I believe the main reason is that we have few close friends having just arrived in the new country, the network of support of family and friends we enjoyed back home no longer exists. In my opinion, having one close friend is more important than having twenty casual friends. And it doesn’t help that some international students like myself find it hard to connect with their native-born classmates, professors and roommates.
For me, the major challenges I faced trying to make friends revolve around language, culture and different lifestyle. I’m not fluent in English and I have an accent which I think makes it hard to become close friends with other students, especially native speakers.
Furthermore, I found that students from my own country are from different areas with different backgrounds. Some are from rich families while some are not, so they have different recreational activities. Some finished their undergraduate in U.S and already have their social circle while some start as graduate students, and it is not easy for the latter to get into the former’s social circle.
Lastly, our different living habits can make it difficult to make friends with roommates, people you arguably spend the most time around. For example, I usually get up at 7:30 a.m. and the person living next door gets up at 10:30 a.m. We have lunch at different times and go to school at different times. So even if we live next door, we rarely see each other.
How did I fight my loneliness and win?
For two months, I’ve tried out many new ways to overcome the language barrier and talk to people I come across. Some went well and some didn’t. And now that I’m in a much better state than I was when I just arrived, here are the three lessons I’ve drawn for myself to overcome the struggle.
Practice your English!
I have not always been particularly confident about speaking English, especially with strangers. But I quickly realize that improving my English does not only benefit my academic performance but it is also key to helping me make friends. So I tried and learned a lot from paying attention to the daily conversations that happen around me.
One time, I had some issues registering for courses so went to the library’s Tech Spot for help when a student there asked me, “are you on a laptop or desktop?” The use of “on” here was fresh to me. If I say the same thing, I would probably say, “do you use a laptop or desktop?” and so I was a bit confused about the meaning of the sentence but quickly realized what the student was referring to. After the encounter, I wrote this sentence on a note on my phone and I do the same for new discoveries that I find in daily conversations.
I felt my English improved a lot with this method and because of that, I have become more confident to talk to people and have more chances to make friends with American friends or friends from other countries.
The most important thing I found in the struggle to fit in and make friends in this foreign country is to keep being myself.

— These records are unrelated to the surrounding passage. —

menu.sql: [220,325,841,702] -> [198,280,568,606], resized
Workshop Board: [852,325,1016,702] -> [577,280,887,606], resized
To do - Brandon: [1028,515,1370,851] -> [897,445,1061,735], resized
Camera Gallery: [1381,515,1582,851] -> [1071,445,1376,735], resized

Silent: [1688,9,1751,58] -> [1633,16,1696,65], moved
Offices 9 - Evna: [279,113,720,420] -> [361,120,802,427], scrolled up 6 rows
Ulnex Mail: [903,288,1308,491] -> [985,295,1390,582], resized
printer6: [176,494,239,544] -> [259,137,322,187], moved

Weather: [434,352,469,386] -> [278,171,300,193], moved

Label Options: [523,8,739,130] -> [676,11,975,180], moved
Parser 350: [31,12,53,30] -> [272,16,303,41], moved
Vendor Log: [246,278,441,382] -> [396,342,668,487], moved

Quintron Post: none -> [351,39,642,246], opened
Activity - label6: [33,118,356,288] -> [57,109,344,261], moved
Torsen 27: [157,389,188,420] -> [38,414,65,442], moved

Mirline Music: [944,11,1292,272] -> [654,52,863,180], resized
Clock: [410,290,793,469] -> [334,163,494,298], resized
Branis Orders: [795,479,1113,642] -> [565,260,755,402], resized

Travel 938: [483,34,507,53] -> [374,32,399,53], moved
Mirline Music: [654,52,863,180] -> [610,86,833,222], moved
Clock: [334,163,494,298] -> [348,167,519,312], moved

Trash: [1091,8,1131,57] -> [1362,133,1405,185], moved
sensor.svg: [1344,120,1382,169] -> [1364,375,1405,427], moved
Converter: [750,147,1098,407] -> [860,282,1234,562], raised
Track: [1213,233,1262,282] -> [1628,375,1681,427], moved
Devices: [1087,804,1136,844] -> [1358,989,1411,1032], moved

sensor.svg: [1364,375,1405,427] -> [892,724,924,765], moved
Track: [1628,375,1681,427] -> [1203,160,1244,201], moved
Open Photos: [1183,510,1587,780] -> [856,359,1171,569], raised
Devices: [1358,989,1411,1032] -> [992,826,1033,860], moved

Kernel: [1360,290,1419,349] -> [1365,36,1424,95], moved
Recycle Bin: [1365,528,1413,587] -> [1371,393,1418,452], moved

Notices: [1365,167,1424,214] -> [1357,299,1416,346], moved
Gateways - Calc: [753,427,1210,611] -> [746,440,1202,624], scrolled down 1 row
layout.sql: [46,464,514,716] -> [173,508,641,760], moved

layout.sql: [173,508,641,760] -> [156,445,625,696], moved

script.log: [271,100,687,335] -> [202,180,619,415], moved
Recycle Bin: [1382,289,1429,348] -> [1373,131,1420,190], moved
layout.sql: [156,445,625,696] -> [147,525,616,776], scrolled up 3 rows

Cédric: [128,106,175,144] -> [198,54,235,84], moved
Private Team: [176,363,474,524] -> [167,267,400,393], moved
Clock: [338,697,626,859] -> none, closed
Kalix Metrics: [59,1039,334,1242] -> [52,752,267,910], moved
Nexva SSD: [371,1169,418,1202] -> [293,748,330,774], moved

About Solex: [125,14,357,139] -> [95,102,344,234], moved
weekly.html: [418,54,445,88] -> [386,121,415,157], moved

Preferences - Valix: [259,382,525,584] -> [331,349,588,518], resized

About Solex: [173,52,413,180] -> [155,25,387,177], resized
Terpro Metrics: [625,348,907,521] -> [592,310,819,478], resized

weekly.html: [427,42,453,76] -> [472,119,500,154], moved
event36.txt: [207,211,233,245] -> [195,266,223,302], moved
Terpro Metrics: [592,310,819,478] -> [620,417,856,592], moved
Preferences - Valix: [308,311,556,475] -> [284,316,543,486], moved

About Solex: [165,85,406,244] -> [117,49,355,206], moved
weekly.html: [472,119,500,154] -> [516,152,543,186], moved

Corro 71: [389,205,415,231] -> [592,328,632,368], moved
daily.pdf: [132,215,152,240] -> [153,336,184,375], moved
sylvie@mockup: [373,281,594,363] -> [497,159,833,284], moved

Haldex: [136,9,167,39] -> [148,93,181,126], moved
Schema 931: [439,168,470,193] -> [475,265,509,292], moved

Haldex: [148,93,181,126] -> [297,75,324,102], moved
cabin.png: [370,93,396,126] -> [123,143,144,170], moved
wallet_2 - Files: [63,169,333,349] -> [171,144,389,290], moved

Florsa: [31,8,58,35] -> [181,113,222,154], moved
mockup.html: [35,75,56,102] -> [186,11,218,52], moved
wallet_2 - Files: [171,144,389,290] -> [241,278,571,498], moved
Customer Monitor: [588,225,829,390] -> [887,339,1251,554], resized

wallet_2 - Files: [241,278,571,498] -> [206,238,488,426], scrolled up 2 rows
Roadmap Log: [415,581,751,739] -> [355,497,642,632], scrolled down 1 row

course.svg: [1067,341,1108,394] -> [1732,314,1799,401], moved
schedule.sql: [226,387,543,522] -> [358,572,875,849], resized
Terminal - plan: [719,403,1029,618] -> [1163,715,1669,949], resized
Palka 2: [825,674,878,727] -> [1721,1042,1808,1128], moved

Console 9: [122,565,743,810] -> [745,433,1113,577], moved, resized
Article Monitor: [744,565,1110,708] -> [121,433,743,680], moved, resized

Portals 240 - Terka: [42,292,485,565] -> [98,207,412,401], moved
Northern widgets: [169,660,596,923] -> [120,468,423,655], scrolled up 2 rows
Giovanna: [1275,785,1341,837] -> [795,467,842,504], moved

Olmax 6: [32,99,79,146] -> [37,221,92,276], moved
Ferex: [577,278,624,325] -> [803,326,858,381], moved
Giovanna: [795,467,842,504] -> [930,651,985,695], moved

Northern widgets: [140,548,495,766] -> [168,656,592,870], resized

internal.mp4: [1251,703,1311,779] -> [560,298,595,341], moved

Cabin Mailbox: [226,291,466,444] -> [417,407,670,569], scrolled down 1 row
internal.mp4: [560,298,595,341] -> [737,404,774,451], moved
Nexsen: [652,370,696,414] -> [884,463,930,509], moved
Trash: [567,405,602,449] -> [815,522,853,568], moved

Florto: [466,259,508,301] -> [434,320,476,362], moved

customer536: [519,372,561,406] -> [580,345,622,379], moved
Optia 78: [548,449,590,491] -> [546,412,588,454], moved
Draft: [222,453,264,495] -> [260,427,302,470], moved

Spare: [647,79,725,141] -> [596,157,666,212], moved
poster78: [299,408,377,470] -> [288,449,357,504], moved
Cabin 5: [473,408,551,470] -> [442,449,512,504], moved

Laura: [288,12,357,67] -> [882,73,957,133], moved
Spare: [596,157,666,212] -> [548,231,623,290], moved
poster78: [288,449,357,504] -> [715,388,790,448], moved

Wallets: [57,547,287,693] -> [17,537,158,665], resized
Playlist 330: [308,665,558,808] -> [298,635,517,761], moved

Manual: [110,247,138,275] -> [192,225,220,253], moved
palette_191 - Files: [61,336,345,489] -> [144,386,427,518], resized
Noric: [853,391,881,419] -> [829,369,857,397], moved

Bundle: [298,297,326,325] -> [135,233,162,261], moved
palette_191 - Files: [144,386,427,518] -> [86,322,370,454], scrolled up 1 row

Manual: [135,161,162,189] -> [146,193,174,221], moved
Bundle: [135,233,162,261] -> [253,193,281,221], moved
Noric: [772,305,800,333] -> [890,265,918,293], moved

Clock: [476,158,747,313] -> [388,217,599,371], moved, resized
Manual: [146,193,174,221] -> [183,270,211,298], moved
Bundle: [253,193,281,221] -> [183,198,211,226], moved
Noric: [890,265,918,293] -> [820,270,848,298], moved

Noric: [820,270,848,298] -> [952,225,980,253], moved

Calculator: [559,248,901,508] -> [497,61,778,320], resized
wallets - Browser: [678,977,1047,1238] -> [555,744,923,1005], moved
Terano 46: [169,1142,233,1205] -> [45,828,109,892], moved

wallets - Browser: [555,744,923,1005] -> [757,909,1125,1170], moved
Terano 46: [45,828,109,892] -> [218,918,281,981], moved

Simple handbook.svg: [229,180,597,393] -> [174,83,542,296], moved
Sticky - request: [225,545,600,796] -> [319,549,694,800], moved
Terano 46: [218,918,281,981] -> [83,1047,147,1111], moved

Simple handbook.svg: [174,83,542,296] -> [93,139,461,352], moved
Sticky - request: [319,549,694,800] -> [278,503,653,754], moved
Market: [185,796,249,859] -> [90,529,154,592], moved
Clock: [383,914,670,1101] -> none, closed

Don’t tailor yourself ruthlessly to others’ likings and most importantly, don’t make up interests or hobbies out of fears that you don’t have a lot of things in common with other people. Because even though you might have more friends by doing this, you would have become a totally different person along the way and this won’t make you happy at the end of the day.
Yunjia, now in her new apartment closer to school so she could meet with friends outside classes more often. Photo: Suhra Nahib
It’s great to have some close local friends, but it’s also OK if you don’t have any. Being alone doesn’t mean you are not a nice person there is no need to try to make friends with someone who doesn’t fit you at all.
Just do it!
Some people, like me, might not know how to approach students of different nationalities, worrying about the big cultural differences.
Although the culture difference is huge, but we are humans and we share common feelings. If you don’t know how to talk to Americans, use the same way you talk to people at home. In most cases, it works.
Keep in mind that we are all human beings and we might have similar interests and hobbies. Be friendly and helpful to people around you, and they will respond the same way.